Data records
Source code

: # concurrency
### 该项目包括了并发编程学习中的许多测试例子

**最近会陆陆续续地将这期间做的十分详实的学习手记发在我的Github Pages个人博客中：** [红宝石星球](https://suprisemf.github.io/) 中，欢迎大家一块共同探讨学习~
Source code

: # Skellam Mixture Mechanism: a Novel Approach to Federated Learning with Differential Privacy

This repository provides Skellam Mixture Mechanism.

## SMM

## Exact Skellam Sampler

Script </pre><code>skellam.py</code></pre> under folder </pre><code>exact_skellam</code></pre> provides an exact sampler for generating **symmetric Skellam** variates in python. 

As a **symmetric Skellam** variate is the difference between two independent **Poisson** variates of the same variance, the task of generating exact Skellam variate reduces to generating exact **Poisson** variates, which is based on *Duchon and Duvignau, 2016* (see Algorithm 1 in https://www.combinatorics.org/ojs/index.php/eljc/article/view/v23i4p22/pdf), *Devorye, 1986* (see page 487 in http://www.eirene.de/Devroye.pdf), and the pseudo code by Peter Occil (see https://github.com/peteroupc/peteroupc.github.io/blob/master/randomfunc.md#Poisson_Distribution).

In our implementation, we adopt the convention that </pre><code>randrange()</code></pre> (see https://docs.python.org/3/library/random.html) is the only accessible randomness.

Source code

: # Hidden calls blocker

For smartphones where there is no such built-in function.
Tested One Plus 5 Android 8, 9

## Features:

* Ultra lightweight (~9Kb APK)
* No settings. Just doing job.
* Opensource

» **Goal of the exercise**
Repeat the lines of the items verbatim, beginning at the line that contains "with Differential Privacy" and continuing through the line that contains "As a **symmetric".

» **Answer section**
: # Skellam Mixture Mechanism: a Novel Approach to Federated Learning with Differential Privacy

This repository provides Skellam Mixture Mechanism.

## SMM

## Exact Skellam Sampler

Script </pre><code>skellam.py</code></pre> under folder </pre><code>exact_skellam</code></pre> provides an exact sampler for generating **symmetric Skellam** variates in python. 

As a **symmetric Skellam** variate is the difference between two independent **Poisson** variates of the same variance, the task of generating exact Skellam variate reduces to generating exact **Poisson** variates, which is based on *Duchon and Duvignau, 2016* (see Algorithm 1 in https://www.combinatorics.org/ojs/index.php/eljc/article/view/v23i4p22/pdf), *Devorye, 1986* (see page 487 in http://www.eirene.de/Devroye.pdf), and the pseudo code by Peter Occil (see https://github.com/peteroupc/peteroupc.github.io/blob/master/randomfunc.md#Poisson_Distribution).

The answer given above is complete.